Work instructions: Rewrite these lines as a Markdown table with two columns, "Row" for the row number and "Line" for the line itself, leaving out any blank lines.

(Material to process begins)

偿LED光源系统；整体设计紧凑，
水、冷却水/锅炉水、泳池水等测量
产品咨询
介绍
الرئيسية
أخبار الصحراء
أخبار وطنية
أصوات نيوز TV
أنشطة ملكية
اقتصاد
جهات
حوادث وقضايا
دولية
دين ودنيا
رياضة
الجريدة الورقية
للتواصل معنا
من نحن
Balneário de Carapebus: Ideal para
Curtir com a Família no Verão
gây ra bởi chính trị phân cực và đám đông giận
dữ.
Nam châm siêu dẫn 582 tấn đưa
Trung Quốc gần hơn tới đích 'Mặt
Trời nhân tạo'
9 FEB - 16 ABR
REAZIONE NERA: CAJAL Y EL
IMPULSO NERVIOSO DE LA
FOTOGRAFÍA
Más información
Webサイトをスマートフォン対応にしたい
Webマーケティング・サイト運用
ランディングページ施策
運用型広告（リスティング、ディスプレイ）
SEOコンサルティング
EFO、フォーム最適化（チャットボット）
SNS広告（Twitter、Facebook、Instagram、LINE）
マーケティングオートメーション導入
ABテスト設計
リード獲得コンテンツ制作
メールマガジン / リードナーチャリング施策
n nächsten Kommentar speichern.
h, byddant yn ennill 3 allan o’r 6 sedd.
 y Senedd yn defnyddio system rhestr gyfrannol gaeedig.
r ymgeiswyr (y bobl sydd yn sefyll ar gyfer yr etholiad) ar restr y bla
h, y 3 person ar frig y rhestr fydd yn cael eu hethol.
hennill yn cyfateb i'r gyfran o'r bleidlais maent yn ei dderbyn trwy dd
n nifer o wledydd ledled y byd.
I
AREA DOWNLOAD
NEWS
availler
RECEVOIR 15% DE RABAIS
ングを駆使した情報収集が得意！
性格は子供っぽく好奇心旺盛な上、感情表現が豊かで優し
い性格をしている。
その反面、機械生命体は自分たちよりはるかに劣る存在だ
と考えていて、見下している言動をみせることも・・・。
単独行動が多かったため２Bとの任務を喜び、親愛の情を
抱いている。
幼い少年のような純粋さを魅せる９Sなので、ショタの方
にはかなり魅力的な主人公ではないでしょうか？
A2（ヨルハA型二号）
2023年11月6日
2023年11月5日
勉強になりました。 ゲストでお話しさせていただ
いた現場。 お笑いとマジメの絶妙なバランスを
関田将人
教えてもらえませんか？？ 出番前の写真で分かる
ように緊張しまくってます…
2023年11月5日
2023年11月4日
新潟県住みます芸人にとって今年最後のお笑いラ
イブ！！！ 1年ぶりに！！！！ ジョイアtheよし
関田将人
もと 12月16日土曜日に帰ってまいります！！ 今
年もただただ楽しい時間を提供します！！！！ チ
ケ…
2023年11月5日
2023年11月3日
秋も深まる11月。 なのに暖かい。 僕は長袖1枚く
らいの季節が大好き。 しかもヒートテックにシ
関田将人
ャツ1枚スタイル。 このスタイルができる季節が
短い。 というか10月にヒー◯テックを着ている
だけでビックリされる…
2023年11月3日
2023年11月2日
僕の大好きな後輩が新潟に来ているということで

(Material to process ends)

Task result:
| Row | Line |
|---|---|
| 1 | 偿LED光源系统；整体设计紧凑， |
| 2 | 水、冷却水/锅炉水、泳池水等测量 |
| 3 | 产品咨询 |
| 4 | 介绍 |
| 5 | الرئيسية |
| 6 | أخبار الصحراء |
| 7 | أخبار وطنية |
| 8 | أصوات نيوز TV |
| 9 | أنشطة ملكية |
| 10 | اقتصاد |
| 11 | جهات |
| 12 | حوادث وقضايا |
| 13 | دولية |
| 14 | دين ودنيا |
| 15 | رياضة |
| 16 | الجريدة الورقية |
| 17 | للتواصل معنا |
| 18 | من نحن |
| 19 | Balneário de Carapebus: Ideal para |
| 20 | Curtir com a Família no Verão |
| 21 | gây ra bởi chính trị phân cực và đám đông giận |
| 22 | dữ. |
| 23 | Nam châm siêu dẫn 582 tấn đưa |
| 24 | Trung Quốc gần hơn tới đích 'Mặt |
| 25 | Trời nhân tạo' |
| 26 | 9 FEB - 16 ABR |
| 27 | REAZIONE NERA: CAJAL Y EL |
| 28 | IMPULSO NERVIOSO DE LA |
| 29 | FOTOGRAFÍA |
| 30 | Más información |
| 31 | Webサイトをスマートフォン対応にしたい |
| 32 | Webマーケティング・サイト運用 |
| 33 | ランディングページ施策 |
| 34 | 運用型広告（リスティング、ディスプレイ） |
| 35 | SEOコンサルティング |
| 36 | EFO、フォーム最適化（チャットボット） |
| 37 | SNS広告（Twitter、Facebook、Instagram、LINE） |
| 38 | マーケティングオートメーション導入 |
| 39 | ABテスト設計 |
| 40 | リード獲得コンテンツ制作 |
| 41 | メールマガジン / リードナーチャリング施策 |
| 42 | n nächsten Kommentar speichern. |
| 43 | h, byddant yn ennill 3 allan o’r 6 sedd. |
| 44 |  y Senedd yn defnyddio system rhestr gyfrannol gaeedig. |
| 45 | r ymgeiswyr (y bobl sydd yn sefyll ar gyfer yr etholiad) ar restr y bla |
| 46 | h, y 3 person ar frig y rhestr fydd yn cael eu hethol. |
| 47 | hennill yn cyfateb i'r gyfran o'r bleidlais maent yn ei dderbyn trwy dd |
| 48 | n nifer o wledydd ledled y byd. |
| 49 | I |
| 50 | AREA DOWNLOAD |
| 51 | NEWS |
| 52 | availler |
| 53 | RECEVOIR 15% DE RABAIS |
| 54 | ングを駆使した情報収集が得意！ |
| 55 | 性格は子供っぽく好奇心旺盛な上、感情表現が豊かで優し |
| 56 | い性格をしている。 |
| 57 | その反面、機械生命体は自分たちよりはるかに劣る存在だ |
| 58 | と考えていて、見下している言動をみせることも・・・。 |
| 59 | 単独行動が多かったため２Bとの任務を喜び、親愛の情を |
| 60 | 抱いている。 |
| 61 | 幼い少年のような純粋さを魅せる９Sなので、ショタの方 |
| 62 | にはかなり魅力的な主人公ではないでしょうか？ |
| 63 | A2（ヨルハA型二号） |
| 64 | 2023年11月6日 |
| 65 | 2023年11月5日 |
| 66 | 勉強になりました。 ゲストでお話しさせていただ |
| 67 | いた現場。 お笑いとマジメの絶妙なバランスを |
| 68 | 関田将人 |
| 69 | 教えてもらえませんか？？ 出番前の写真で分かる |
| 70 | ように緊張しまくってます… |
| 71 | 2023年11月5日 |
| 72 | 2023年11月4日 |
| 73 | 新潟県住みます芸人にとって今年最後のお笑いラ |
| 74 | イブ！！！ 1年ぶりに！！！！ ジョイアtheよし |
| 75 | 関田将人 |
| 76 | もと 12月16日土曜日に帰ってまいります！！ 今 |
| 77 | 年もただただ楽しい時間を提供します！！！！ チ |
| 78 | ケ… |
| 79 | 2023年11月5日 |
| 80 | 2023年11月3日 |
| 81 | 秋も深まる11月。 なのに暖かい。 僕は長袖1枚く |
| 82 | らいの季節が大好き。 しかもヒートテックにシ |
| 83 | 関田将人 |
| 84 | ャツ1枚スタイル。 このスタイルができる季節が |
| 85 | 短い。 というか10月にヒー◯テックを着ている |
| 86 | だけでビックリされる… |
| 87 | 2023年11月3日 |
| 88 | 2023年11月2日 |
| 89 | 僕の大好きな後輩が新潟に来ているということで |